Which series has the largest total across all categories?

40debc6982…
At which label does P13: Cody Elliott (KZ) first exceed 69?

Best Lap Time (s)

====

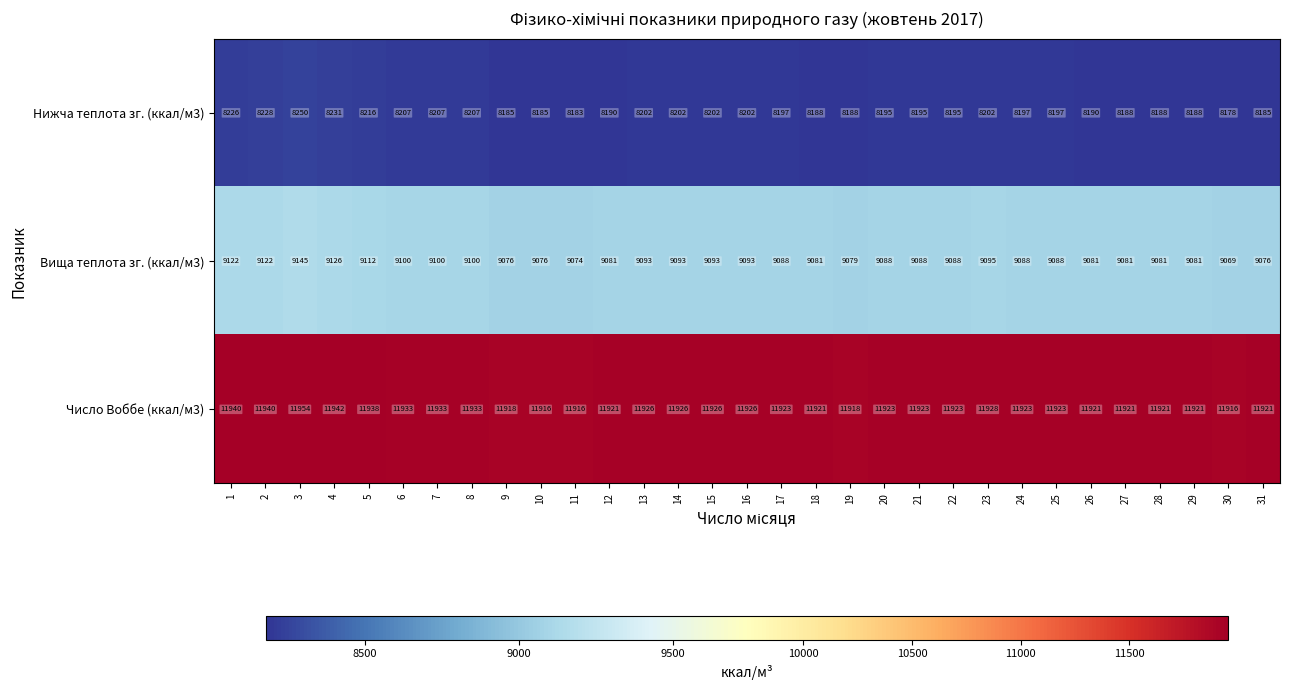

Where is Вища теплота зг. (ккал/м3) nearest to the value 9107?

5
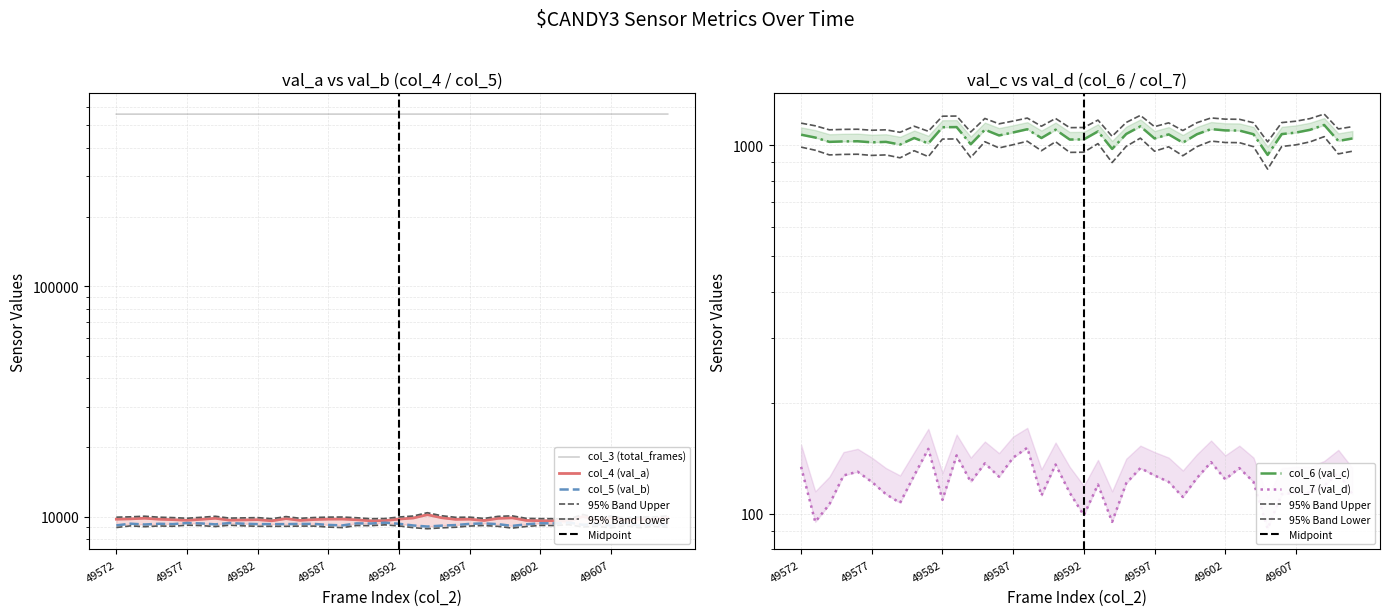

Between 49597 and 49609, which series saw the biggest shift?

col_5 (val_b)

====

Render the portion of the items that opens with the line containing "Where is Вища" and closes with the line containing "col_5 (val_b)" as a numbered list. Omit blank lines and pictures.

OUTPUT OF THE TASK:
1. Where is Вища теплота зг. (ккал/м3) nearest to the value 9107?
2. 5
3. Between 49597 and 49609, which series saw the biggest shift?
4. col_5 (val_b)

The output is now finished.